Every weekend, Gyeongbokgung Palace bustles with tourists from around the world dressed in colorful hanbok. The sight of foreigners enthralled by K-pop and K-dramas, their arms full of Korean cosmetics, is both astonishing and moving.
Venturing past the crowds into the inner grounds, one encounters Geoncheonggung, known as "the palace within the palace." Though not widely known, this is the starting point of Korea's electric power industry — the birthplace of K-electricity. In 1887, just eight years after Thomas Edison invented the incandescent light bulb, Korea's first electric lamp was lit here. It was a cutting-edge technological revolution of its time, ahead of even the royal courts of Japan and China.
The electric lamp at Geoncheonggung became the seed of modernization, leading to the founding of Hansung Electric Company (the predecessor of Korea Electric Power Corp.) in 1898 and the launch of Korea Electric Power Corp. in 1961. KEPCO went on to usher in a full-fledged nuclear era with the operation of the Kori No. 1 reactor, built Asia's first ultra-high-voltage transmission network, and completed a 32-year project to upgrade household voltage to 220V — fulfilling its responsibility to deliver a stable power supply.
Thanks to these efforts, the quality of Korea's electricity has reached world-class levels. The annual outage time per household is about 9 minutes, far shorter than that of the United States (125 minutes) or the United Kingdom (38 minutes). The frequency of outages is just 0.11 times per year, meaning a child might experience only one blackout, if any, during the nine years from entering elementary school to graduating from middle school. The transmission and distribution loss rate (3.53%) is also markedly lower than in advanced economies such as the U.K. (9.47%) and Germany (13.61%). Behind this remarkable record lies the sense of mission and dedication of 230,000 power workers (cumulative) who have quietly safeguarded the grid year-round amid extreme weather and disasters such as typhoons, heat waves, and wildfires.
This superior electricity quality has faithfully supported the compressed growth of Korea's key industries, including shipbuilding, steel, and automobiles. In particular, Korea's semiconductor industry — globally the most competitive — has been made possible by a stable power supply. In ultra-precision processes at the nanometer scale, even a 0.1-second outage can cause massive losses across months of production.
K-electricity is also expanding its stage to the world. Starting with a thermal power plant project in the Philippines in 1995 and extending to the UAE nuclear power plant, KEPCO is currently undertaking 31 projects in a total of 12 countries. Cumulative revenue generated in the global market has reached as much as 51 trillion won.
That is not the end. As the artificial intelligence (AI) industry grows explosively, the value of electricity is being completely transformed. Whereas electricity in the past was "infrastructure" supporting industrial growth, future electricity is a "core strategic asset" that will determine national supremacy. Amid the energy transition and the explosive growth of the AI industry, the power industry is certain to expand rapidly to astronomical proportions. In fact, Bloomberg has forecast that a staggering $213 trillion will be invested cumulatively in the global energy market through 2050. To stay one step ahead of other nations, we must read this enormous change accurately and seize the opportunities ahead.

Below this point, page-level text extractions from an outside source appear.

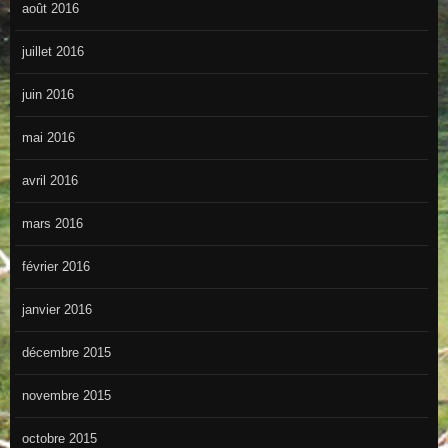
août 2016
juillet 2016
juin 2016
mai 2016
avril 2016
mars 2016
février 2016
janvier 2016
décembre 2015
novembre 2015
octobre 2015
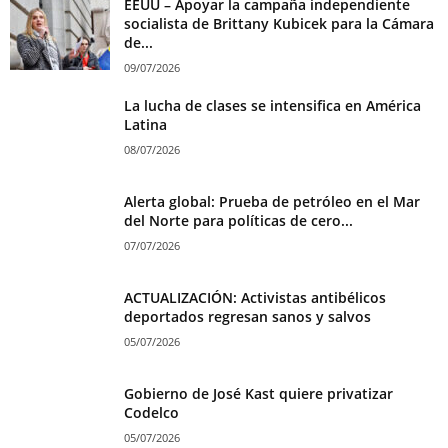
EEUU – Apoyar la campaña independiente
socialista de Brittany Kubicek para la Cámara
de...
09/07/2026
La lucha de clases se intensifica en América
Latina
08/07/2026
Alerta global: Prueba de petróleo en el Mar
del Norte para políticas de cero...
07/07/2026
ACTUALIZACIÓN: Activistas antibélicos
deportados regresan sanos y salvos
05/07/2026
Gobierno de José Kast quiere privatizar
Codelco
05/07/2026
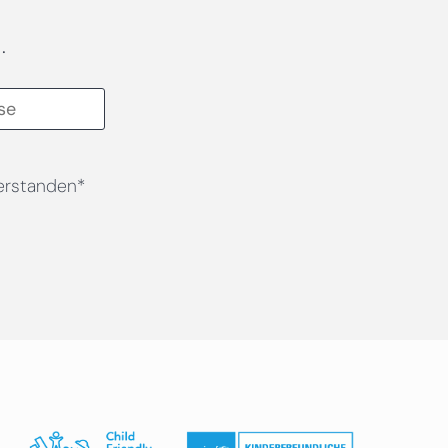
.
erstanden*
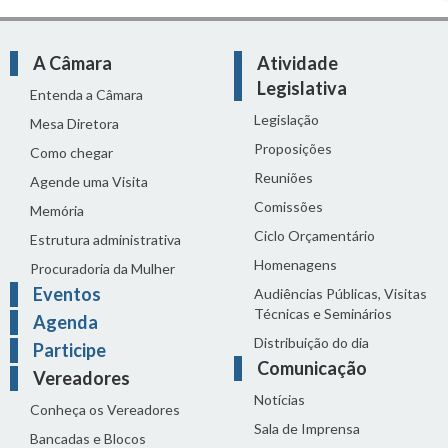
A Câmara
Atividade
Legislativa
Entenda a Câmara
Legislação
Mesa Diretora
Proposições
Como chegar
Reuniões
Agende uma Visita
Comissões
Memória
Ciclo Orçamentário
Estrutura administrativa
Homenagens
Procuradoria da Mulher
Eventos
Audiências Públicas, Visitas
Técnicas e Seminários
Agenda
Distribuição do dia
Participe
Comunicação
Vereadores
Notícias
Conheça os Vereadores
Sala de Imprensa
Bancadas e Blocos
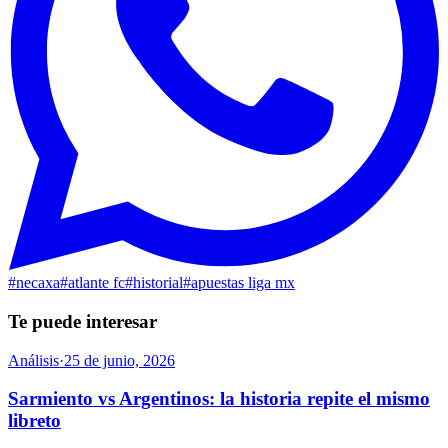
#
necaxa
#
atlante fc
#
historial
#
apuestas liga mx
Te puede interesar
Análisis
·
25 de junio, 2026
Sarmiento vs Argentinos: la historia repite el mismo
libreto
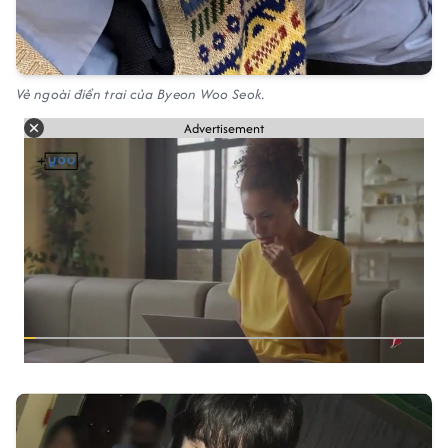
Vẻ ngoài điển trai của Byeon Woo Seok.
Advertisement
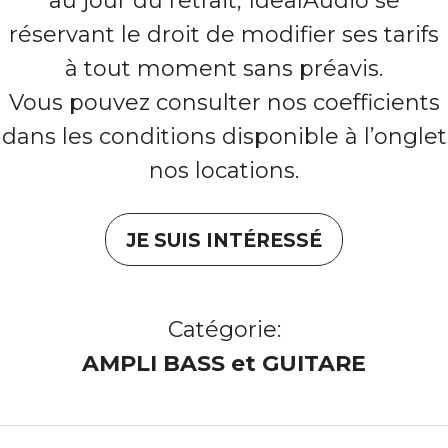
au jour du retrait, IdealAudio se
réservant le droit de modifier ses tarifs
à tout moment sans préavis.
Vous pouvez consulter nos coefficients
dans les conditions disponible à l’onglet
nos locations.
JE SUIS INTÉRESSÉ
Catégorie:
AMPLI BASS et GUITARE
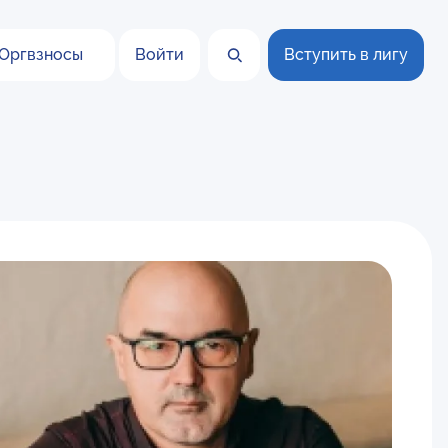
Оргвзносы
Войти
Вступить в лигу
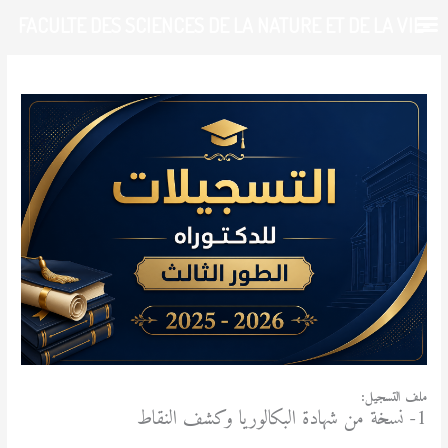
خطي
FACULTE DES SCIENCES DE LA NATURE ET DE LA VIE-
لى
لمحتوى
UDL-SBA
/
الطالب
/ بواسطة
admfsnv
ملف التسجيل:
1- نسخة من شهادة البكالوريا وكشف النقاط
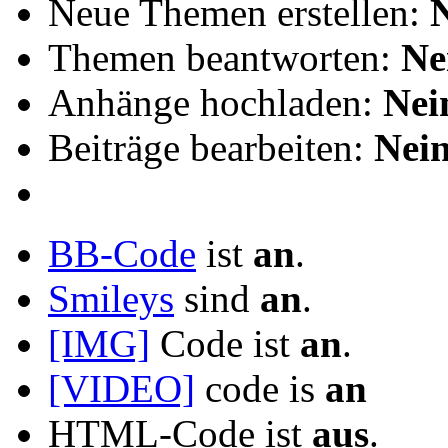
Neue Themen erstellen:
Themen beantworten:
Ne
Anhänge hochladen:
Nei
Beiträge bearbeiten:
Nei
BB-Code
ist
an
.
Smileys
sind
an
.
[IMG]
Code ist
an
.
[VIDEO]
code is
an
HTML-Code ist
aus
.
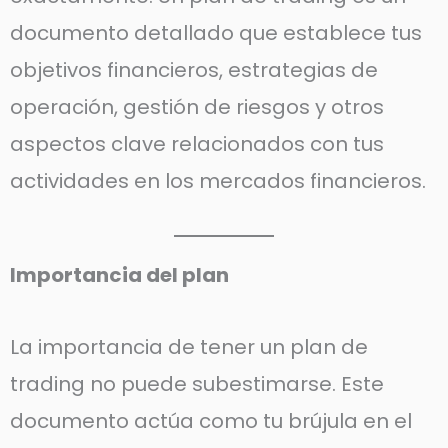
documento detallado que establece tus
objetivos financieros, estrategias de
operación, gestión de riesgos y otros
aspectos clave relacionados con tus
actividades en los mercados financieros.
Importancia del plan
La importancia de tener un plan de
trading no puede subestimarse. Este
documento actúa como tu brújula en el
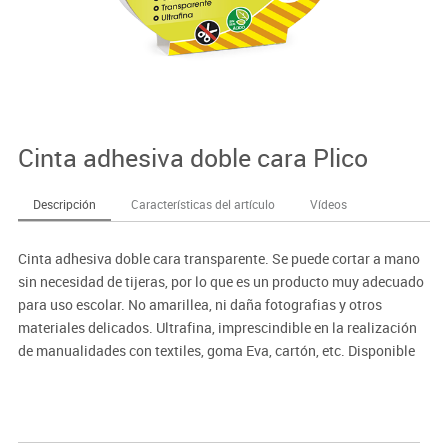
Cinta adhesiva doble cara Plico
Descripción
Características del artículo
Vídeos
Cinta adhesiva doble cara transparente. Se puede cortar a mano
sin necesidad de tijeras, por lo que es un producto muy adecuado
para uso escolar. No amarillea, ni daña fotografias y otros
materiales delicados. Ultrafina, imprescindible en la realización
de manualidades con textiles, goma Eva, cartón, etc. Disponible
en rollos de 20 metros, con cuatro anchos de 9,15,30 y 50 mm.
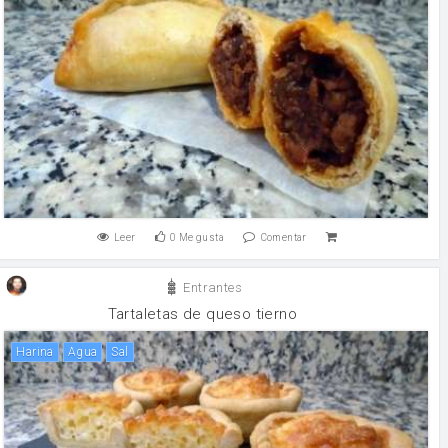
Leer
0
Me gusta
Comentar
Entrantes
Tartaletas de queso tierno
harina
agua
sal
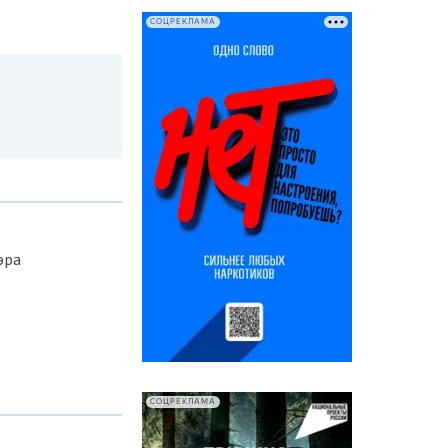
СОЦРЕКЛАМА
эра
СОЦРЕКЛАМА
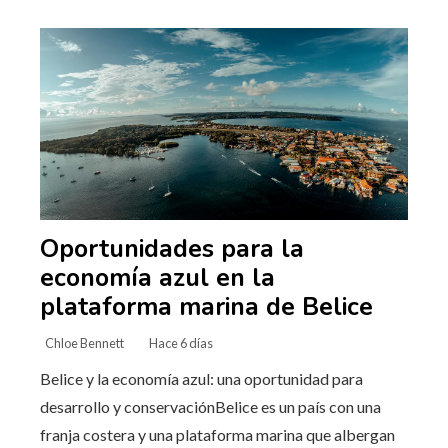
Oportunidades para la
economía azul en la
plataforma marina de Belice
Chloe Bennett
Hace 6 días
Belice y la economía azul: una oportunidad para
desarrollo y conservaciónBelice es un país con una
franja costera y una plataforma marina que albergan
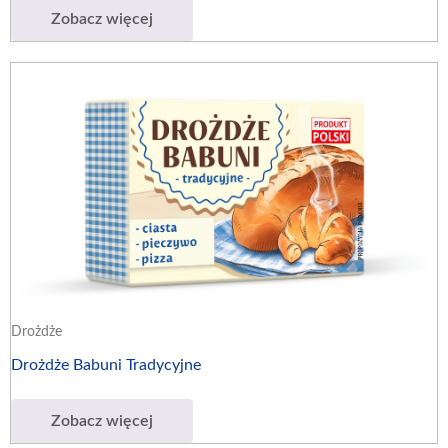
Zobacz więcej
Drożdże
Drożdże Babuni Tradycyjne
Zobacz więcej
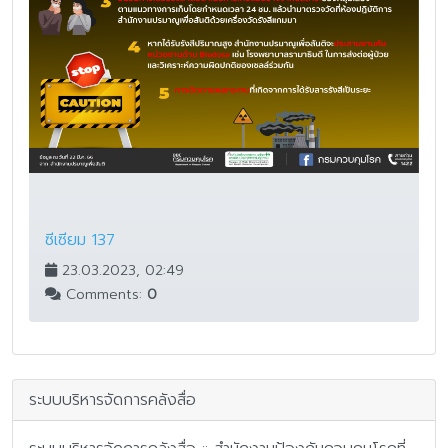
ซีเซียม 137
23.03.2023, 02:49
Comments:
0
ระบบบริหารจัดการคลังสื่อ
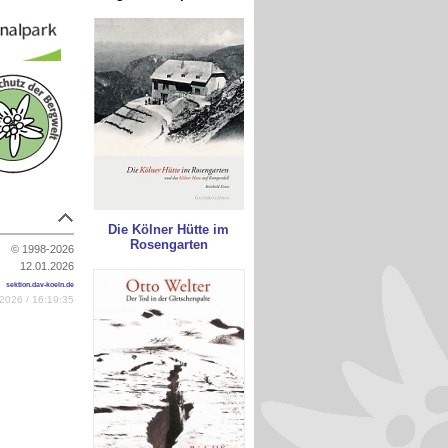
Die Kölner Hütte im
Rosengarten
© 1998-2026
12.01.2026
sektion.dav-koeln.de
2026 / 16:19:35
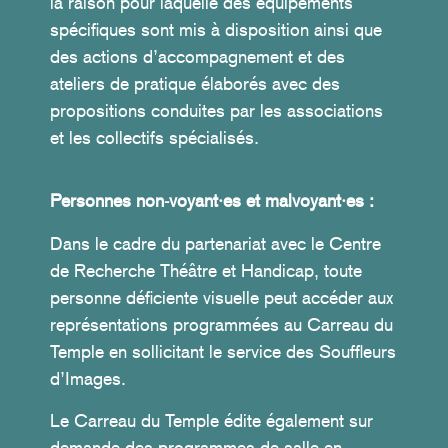
la raison pour laquelle des équipements
spécifiques sont mis à disposition ainsi que
des actions d’accompagnement et des
ateliers de pratique élaborés avec des
propositions conduites par les associations
et les collectifs spécialisés.
Personnes non-voyant·es et malvoyant·es :
Dans le cadre du partenariat avec le Centre
de Recherche Théâtre et Handicap, toute
personne déficiente visuelle peut accéder aux
représentations programmées au Carreau du
Temple en sollicitant le service des Souffleurs
d’Images.
Le Carreau du Temple édite également sur
demande des programmes de salle en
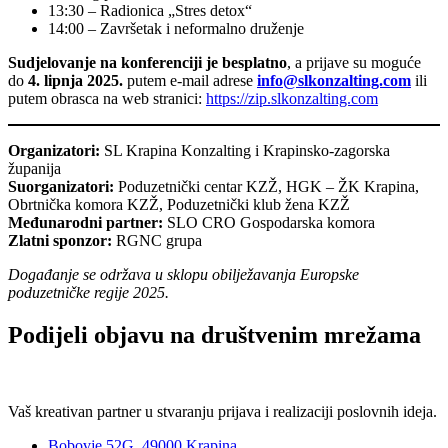
13:30 – Radionica „Stres detox“
14:00 – Završetak i neformalno druženje
Sudjelovanje na konferenciji je besplatno
, a prijave su moguće
do
4. lipnja 2025.
putem e-mail adrese
info@slkonzalting.com
ili
putem obrasca na web stranici:
https://zip.slkonzalting.com
Organizatori:
SL Krapina Konzalting i Krapinsko-zagorska
županija
Suorganizatori:
Poduzetnički centar KZŽ, HGK – ŽK Krapina,
Obrtnička komora KZŽ, Poduzetnički klub žena KZŽ
Međunarodni partner:
SLO CRO Gospodarska komora
Zlatni sponzor:
RGNC grupa
Događanje se održava u sklopu obilježavanja Europske
poduzetničke regije 2025.
Podijeli objavu na društvenim mrežama
Vaš kreativan partner u stvaranju prijava i realizaciji poslovnih ideja.
Bobovje 52G, 49000 Krapina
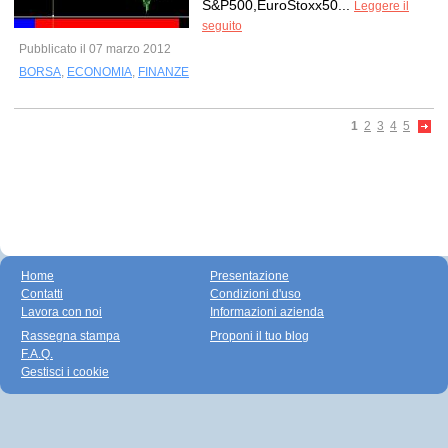
S&P500,EuroStoxx50...
Leggere il
seguito
Pubblicato il 07 marzo 2012
BORSA
,
ECONOMIA
,
FINANZE
1
2
3
4
5
Home
Presentazione
Contatti
Condizioni d'uso
Lavora con noi
Informazioni azienda
Rassegna stampa
Proponi il tuo blog
F.A.Q.
Gestisci i cookie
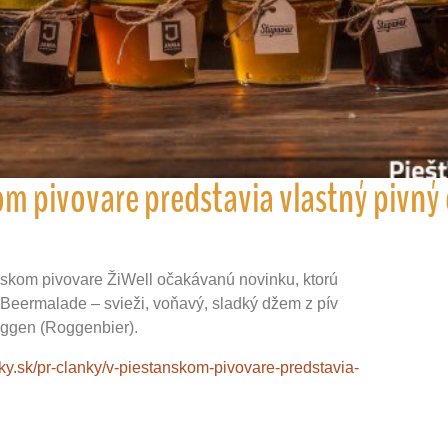
om pivovare predstavia vlastný pivný
nskom pivovare ŽiWell očakávanú novinku, ktorú
z Beermalade – svieži, voňavý, sladký džem z pív
oggen (Roggenbier).
ky.sk/pr-clanky/v-piestanskom-pivovare-predstavia-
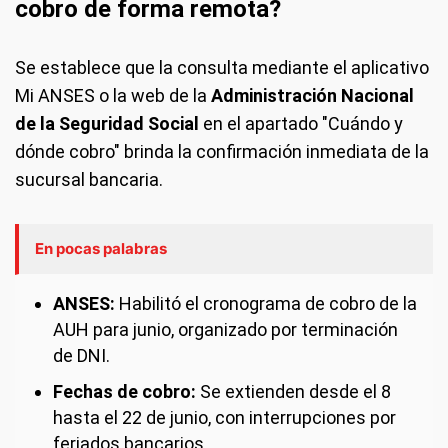
cobro de forma remota?
Se establece que la consulta mediante el aplicativo
Mi ANSES o la web de la
Administración Nacional
de la Seguridad Social
en el apartado "Cuándo y
dónde cobro" brinda la confirmación inmediata de la
sucursal bancaria.
En pocas palabras
ANSES:
Habilitó el cronograma de cobro de la
AUH para junio, organizado por terminación
de DNI.
Fechas de cobro:
Se extienden desde el 8
hasta el 22 de junio, con interrupciones por
feriados bancarios.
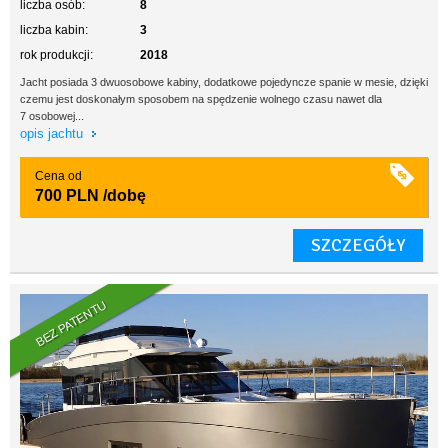
liczba osób:
8
liczba kabin:
3
rok produkcji:
2018
Jacht posiada 3 dwuosobowe kabiny, dodatkowe pojedyncze spanie w mesie, dzięki
czemu jest doskonałym sposobem na spędzenie wolnego czasu nawet dla
7 osobowej...
opis jachtu
Cena od
700 PLN
/dobę
SZCZEGÓŁY
BEZ PATENTU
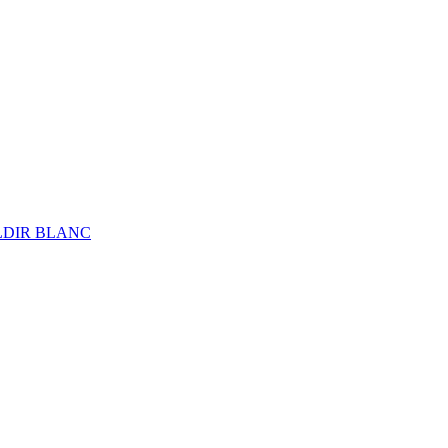
ALDIR BLANC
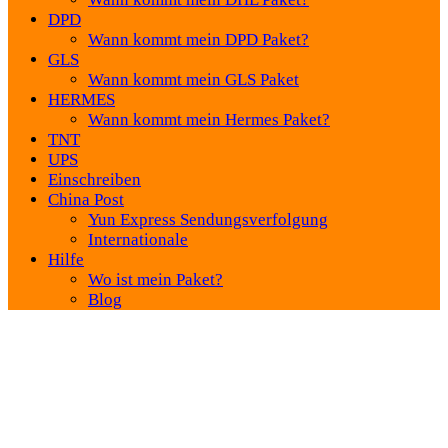
DPD
Wann kommt mein DPD Paket?
GLS
Wann kommt mein GLS Paket
HERMES
Wann kommt mein Hermes Paket?
TNT
UPS
Einschreiben
China Post
Yun Express Sendungsverfolgung
Internationale
Hilfe
Wo ist mein Paket?
Blog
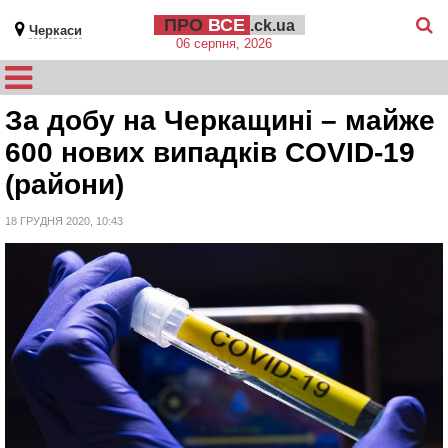
ПРО
ВСЕ
.ck.ua
Черкаси
06 серпня, 2026
За добу на Черкащині – майже
600 нових випадків COVID-19
(райони)
18 ГРУДНЯ 2020, 10:43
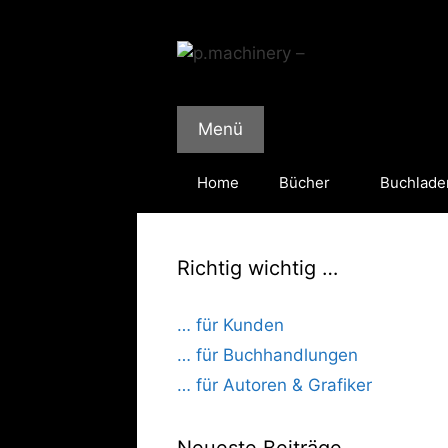
Zum
Inhalt
springen
Menü
Home
Bücher
Buchlade
Richtig wichtig …
… für Kunden
… für Buchhandlungen
… für Autoren & Grafiker
Neueste Beiträge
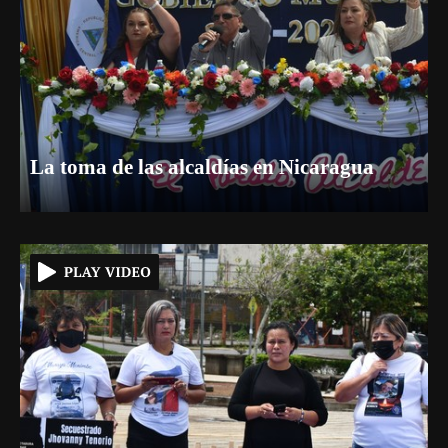
La toma de las alcaldías en Nicaragua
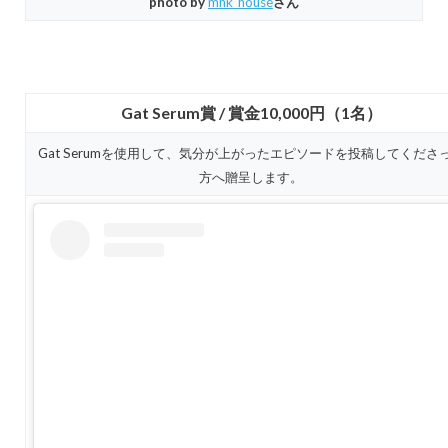
photo by
mnk_house
さん
Gat Serum賞 / 賞金10,000円（1名）
Gat Serumを使用して、気分が上がったエピソードを投稿してくださ
方へ贈呈します。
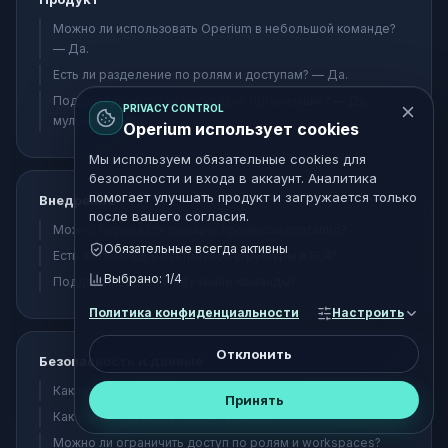
Можно ли использовать Operium в небольшой команде?
— Да.
Есть ли разделение по ролям и доступам? — Да.
Поддерживаются ли несколько организаций? — Да,
PRIVACY CONTROL
мультитенантно.
Operium использует cookies
Мы используем обязательные cookies для
безопасности и входа в аккаунт. Аналитика
помогает улучшать продукт и загружается только
Внедрение
после вашего согласия.
Можно перенести текущие процессы поэтапно?
Обязательные всегда активны
Есть ли помощь с настройкой структуры и SLA?
Выбрано:
1
/4
Поддерживаете ли обучение команды?
Политика конфиденциальности
Настроить
Отклонить
Безопасность и данные
Как хранятся данные пользователей?
Принять
Как управлять доступами и правами?
Можно ли ограничить доступ по ролям и workspaces?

We have at our disposal proprietary new energy technologies, including the Intelligent Digital Power Plant (IDPP), the Substation Equipment Diagnosis & Analysis solution (SEDA), and the Advanced Distribution Management System (ADMS). Now is the time to combine our outstanding technologies with private capital, lead innovation in the energy ecosystem, and produce tangible results. If the lamp that illuminated Geoncheonggung 139 years ago underpinned Korea's dramatic growth, KEPCO's new energy technologies will drive innovative leaps forward in the coming AI era.